ABOUT THIS TASK: Set out every line of the listing below as a Markdown table with two columns, Row and Text, numbering each row and leaving out blank lines.
(EXTRACTED ENTRIES)
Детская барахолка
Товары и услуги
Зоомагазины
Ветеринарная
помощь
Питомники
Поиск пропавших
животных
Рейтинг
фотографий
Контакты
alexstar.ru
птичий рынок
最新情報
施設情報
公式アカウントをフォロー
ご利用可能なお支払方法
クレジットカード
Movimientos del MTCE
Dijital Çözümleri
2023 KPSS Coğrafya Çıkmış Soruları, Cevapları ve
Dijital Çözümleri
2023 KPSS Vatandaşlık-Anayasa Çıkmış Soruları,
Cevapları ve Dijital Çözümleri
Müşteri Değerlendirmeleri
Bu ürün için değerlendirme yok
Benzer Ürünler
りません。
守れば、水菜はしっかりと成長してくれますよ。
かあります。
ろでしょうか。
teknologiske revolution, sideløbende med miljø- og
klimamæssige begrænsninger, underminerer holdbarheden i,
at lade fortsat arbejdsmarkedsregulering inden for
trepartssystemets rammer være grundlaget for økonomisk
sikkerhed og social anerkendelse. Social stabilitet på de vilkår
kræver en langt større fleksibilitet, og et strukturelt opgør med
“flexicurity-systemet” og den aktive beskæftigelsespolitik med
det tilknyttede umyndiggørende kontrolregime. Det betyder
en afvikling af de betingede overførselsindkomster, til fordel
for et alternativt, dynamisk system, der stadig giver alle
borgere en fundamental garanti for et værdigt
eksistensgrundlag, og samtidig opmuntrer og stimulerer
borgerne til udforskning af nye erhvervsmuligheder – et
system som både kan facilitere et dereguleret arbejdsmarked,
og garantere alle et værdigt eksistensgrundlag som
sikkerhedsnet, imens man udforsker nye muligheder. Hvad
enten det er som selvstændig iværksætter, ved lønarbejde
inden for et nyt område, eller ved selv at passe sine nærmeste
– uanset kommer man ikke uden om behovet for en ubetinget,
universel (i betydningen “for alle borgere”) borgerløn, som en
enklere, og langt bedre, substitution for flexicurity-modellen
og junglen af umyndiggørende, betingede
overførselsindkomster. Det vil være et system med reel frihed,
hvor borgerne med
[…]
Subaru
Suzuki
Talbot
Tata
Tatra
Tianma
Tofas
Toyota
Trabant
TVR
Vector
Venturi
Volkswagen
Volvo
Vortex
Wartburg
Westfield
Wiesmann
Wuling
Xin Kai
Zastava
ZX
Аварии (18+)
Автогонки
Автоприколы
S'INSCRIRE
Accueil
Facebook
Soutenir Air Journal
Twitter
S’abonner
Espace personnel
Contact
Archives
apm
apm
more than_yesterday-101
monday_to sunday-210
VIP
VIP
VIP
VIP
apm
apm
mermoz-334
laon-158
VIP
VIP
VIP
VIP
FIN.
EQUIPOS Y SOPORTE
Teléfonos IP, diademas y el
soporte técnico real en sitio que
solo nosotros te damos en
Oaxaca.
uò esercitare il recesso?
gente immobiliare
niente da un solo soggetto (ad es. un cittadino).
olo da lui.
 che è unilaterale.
(End EXTRACTED ENTRIES)
YOUR SOLUTION:
| Row | Text |
|---|---|
| 1 | Детская барахолка |
| 2 | Товары и услуги |
| 3 | Зоомагазины |
| 4 | Ветеринарная |
| 5 | помощь |
| 6 | Питомники |
| 7 | Поиск пропавших |
| 8 | животных |
| 9 | Рейтинг |
| 10 | фотографий |
| 11 | Контакты |
| 12 | alexstar.ru |
| 13 | птичий рынок |
| 14 | 最新情報 |
| 15 | 施設情報 |
| 16 | 公式アカウントをフォロー |
| 17 | ご利用可能なお支払方法 |
| 18 | クレジットカード |
| 19 | Movimientos del MTCE |
| 20 | Dijital Çözümleri |
| 21 | 2023 KPSS Coğrafya Çıkmış Soruları, Cevapları ve |
| 22 | Dijital Çözümleri |
| 23 | 2023 KPSS Vatandaşlık-Anayasa Çıkmış Soruları, |
| 24 | Cevapları ve Dijital Çözümleri |
| 25 | Müşteri Değerlendirmeleri |
| 26 | Bu ürün için değerlendirme yok |
| 27 | Benzer Ürünler |
| 28 | りません。 |
| 29 | 守れば、水菜はしっかりと成長してくれますよ。 |
| 30 | かあります。 |
| 31 | ろでしょうか。 |
| 32 | teknologiske revolution, sideløbende med miljø- og |
| 33 | klimamæssige begrænsninger, underminerer holdbarheden i, |
| 34 | at lade fortsat arbejdsmarkedsregulering inden for |
| 35 | trepartssystemets rammer være grundlaget for økonomisk |
| 36 | sikkerhed og social anerkendelse. Social stabilitet på de vilkår |
| 37 | kræver en langt større fleksibilitet, og et strukturelt opgør med |
| 38 | “flexicurity-systemet” og den aktive beskæftigelsespolitik med |
| 39 | det tilknyttede umyndiggørende kontrolregime. Det betyder |
| 40 | en afvikling af de betingede overførselsindkomster, til fordel |
| 41 | for et alternativt, dynamisk system, der stadig giver alle |
| 42 | borgere en fundamental garanti for et værdigt |
| 43 | eksistensgrundlag, og samtidig opmuntrer og stimulerer |
| 44 | borgerne til udforskning af nye erhvervsmuligheder – et |
| 45 | system som både kan facilitere et dereguleret arbejdsmarked, |
| 46 | og garantere alle et værdigt eksistensgrundlag som |
| 47 | sikkerhedsnet, imens man udforsker nye muligheder. Hvad |
| 48 | enten det er som selvstændig iværksætter, ved lønarbejde |
| 49 | inden for et nyt område, eller ved selv at passe sine nærmeste |
| 50 | – uanset kommer man ikke uden om behovet for en ubetinget, |
| 51 | universel (i betydningen “for alle borgere”) borgerløn, som en |
| 52 | enklere, og langt bedre, substitution for flexicurity-modellen |
| 53 | og junglen af umyndiggørende, betingede |
| 54 | overførselsindkomster. Det vil være et system med reel frihed, |
| 55 | hvor borgerne med |
| 56 | […] |
| 57 | Subaru |
| 58 | Suzuki |
| 59 | Talbot |
| 60 | Tata |
| 61 | Tatra |
| 62 | Tianma |
| 63 | Tofas |
| 64 | Toyota |
| 65 | Trabant |
| 66 | TVR |
| 67 | Vector |
| 68 | Venturi |
| 69 | Volkswagen |
| 70 | Volvo |
| 71 | Vortex |
| 72 | Wartburg |
| 73 | Westfield |
| 74 | Wiesmann |
| 75 | Wuling |
| 76 | Xin Kai |
| 77 | Zastava |
| 78 | ZX |
| 79 | Аварии (18+) |
| 80 | Автогонки |
| 81 | Автоприколы |
| 82 | S'INSCRIRE |
| 83 | Accueil |
| 84 | Facebook |
| 85 | Soutenir Air Journal |
| 86 | Twitter |
| 87 | S’abonner |
| 88 | Espace personnel |
| 89 | Contact |
| 90 | Archives |
| 91 | apm |
| 92 | apm |
| 93 | more than_yesterday-101 |
| 94 | monday_to sunday-210 |
| 95 | VIP |
| 96 | VIP |
| 97 | VIP |
| 98 | VIP |
| 99 | apm |
| 100 | apm |
| 101 | mermoz-334 |
| 102 | laon-158 |
| 103 | VIP |
| 104 | VIP |
| 105 | VIP |
| 106 | VIP |
| 107 | FIN. |
| 108 | EQUIPOS Y SOPORTE |
| 109 | Teléfonos IP, diademas y el |
| 110 | soporte técnico real en sitio que |
| 111 | solo nosotros te damos en |
| 112 | Oaxaca. |
| 113 | uò esercitare il recesso? |
| 114 | gente immobiliare |
| 115 | niente da un solo soggetto (ad es. un cittadino). |
| 116 | olo da lui. |
| 117 |  che è unilaterale. |